May 11, 2009

Hopeful but skeptical

Updated below

Good news?

A range of leading health-care providers joined President Barack Obama on Monday in announcing their promise to sharply reduce the growth of national health spending, a move that could ease the path toward his goal of comprehensive coverage for Americans.

Well, maybe. Pardon me for not trusting the medico-insurance industrial complex very much. I think they're running scared and trying to get out ahead of any public plan that might be proposed in the future.

Nonetheless, $2 trillion bucks in cost-cutting over ten years is nothing to sneeze at. So we'll see.

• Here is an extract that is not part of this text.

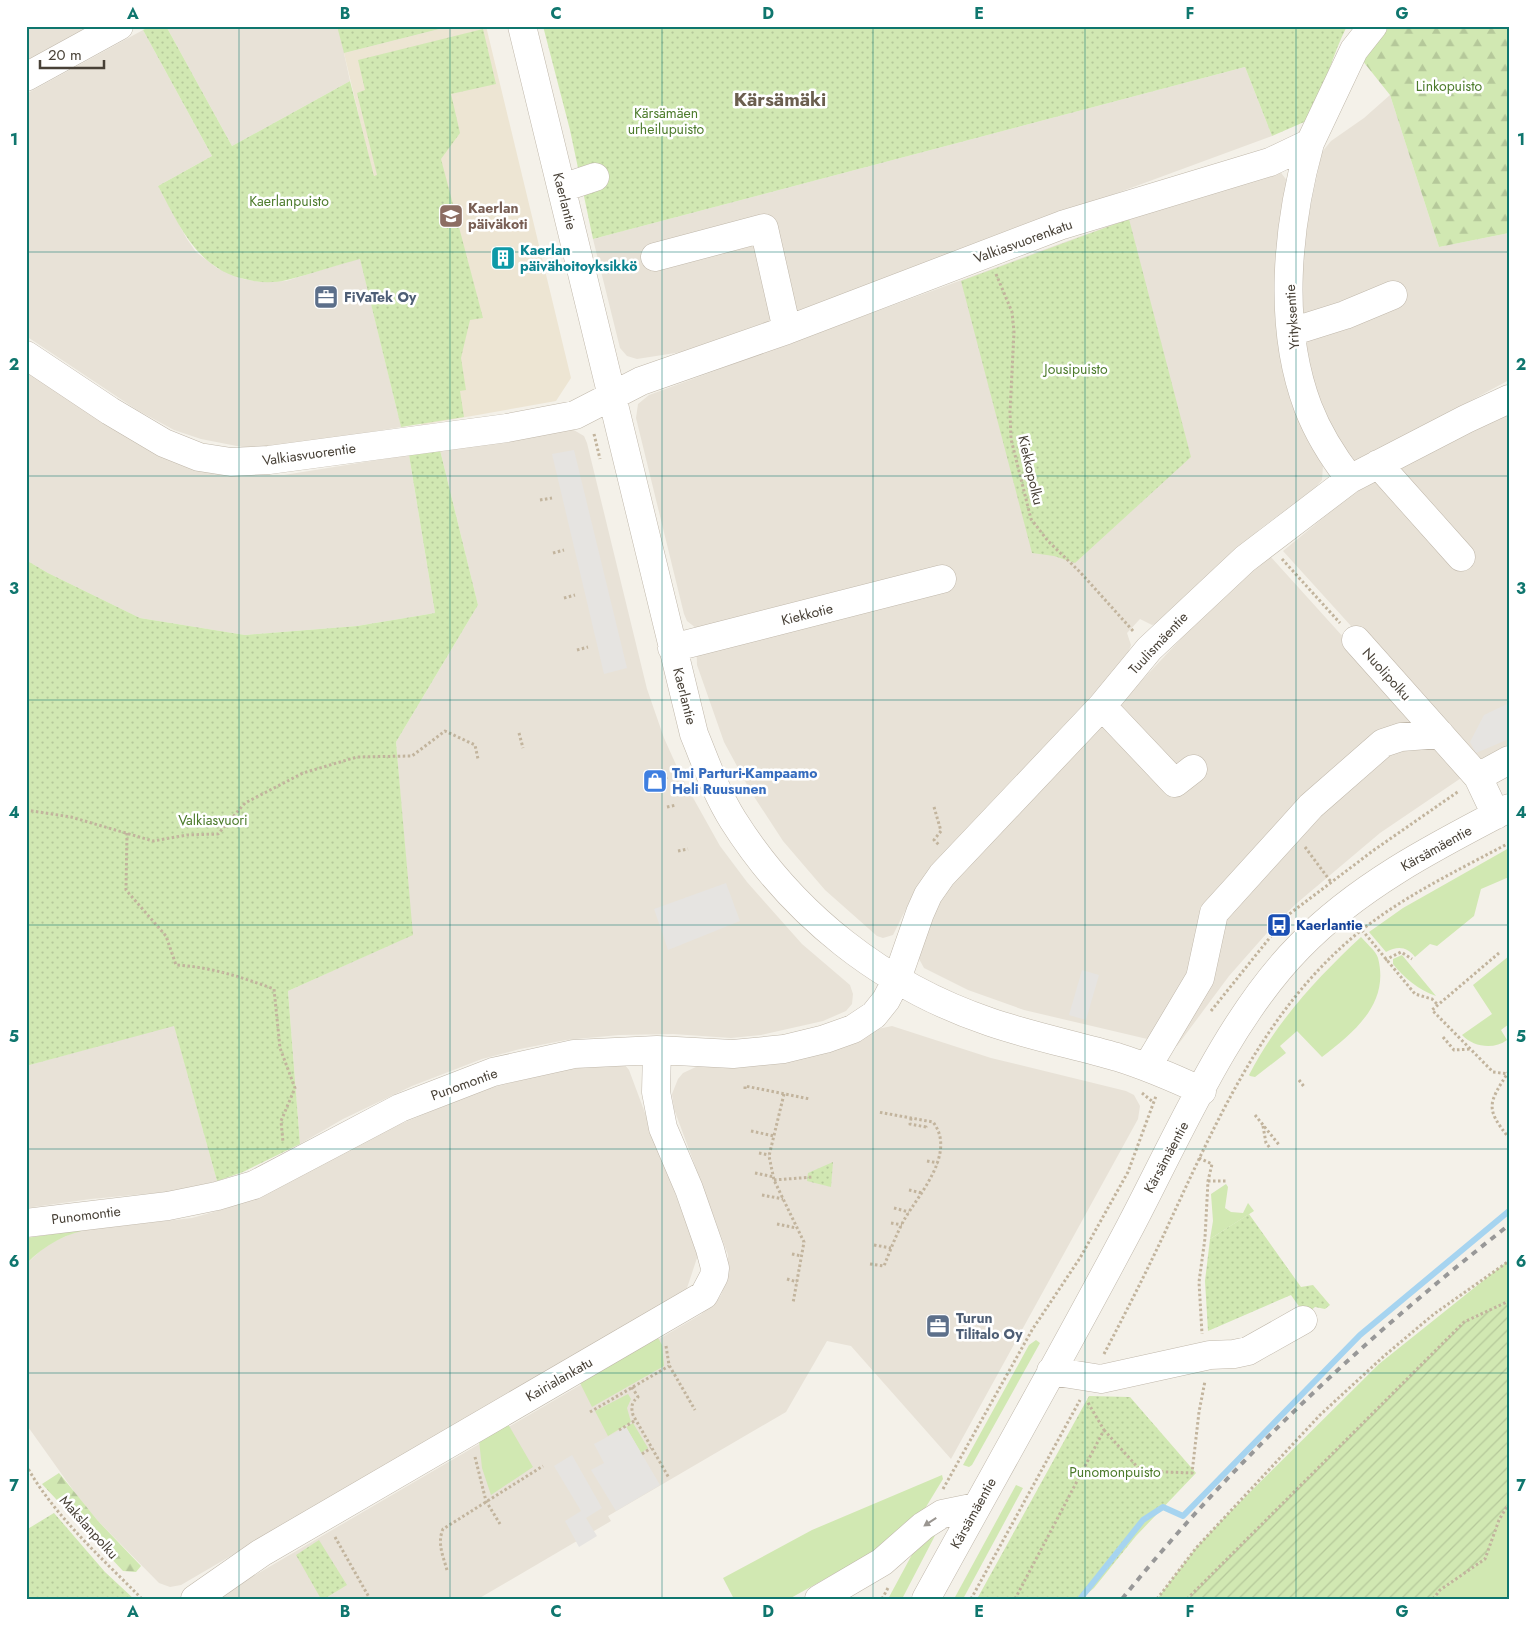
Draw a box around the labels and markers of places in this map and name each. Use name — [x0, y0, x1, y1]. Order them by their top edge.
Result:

Update: It's not often I agree with a Time magazine columnist, but here's Karen Tumulty at Swampland:

the health industry wants reform--at least, it wants it on their terms. That's because universal coverage means 47 million new customers who can actually pay their bills. Assuming, of course, that private insurers are not competing with a Medicare-like, government-financed "public plan." The non-partisan Lewin Group has estimated that, given that option, more than 130 million Americans would enroll in a government plan -- which private insurers say would effectively kill their own business model. Heading off a public plan is what is implicit in this gesture the health industry is making this morning.

Posted by Linkmeister at May 11, 2009 12:03 PM | TrackBack
Comments

There are a lot of people who could use a break here.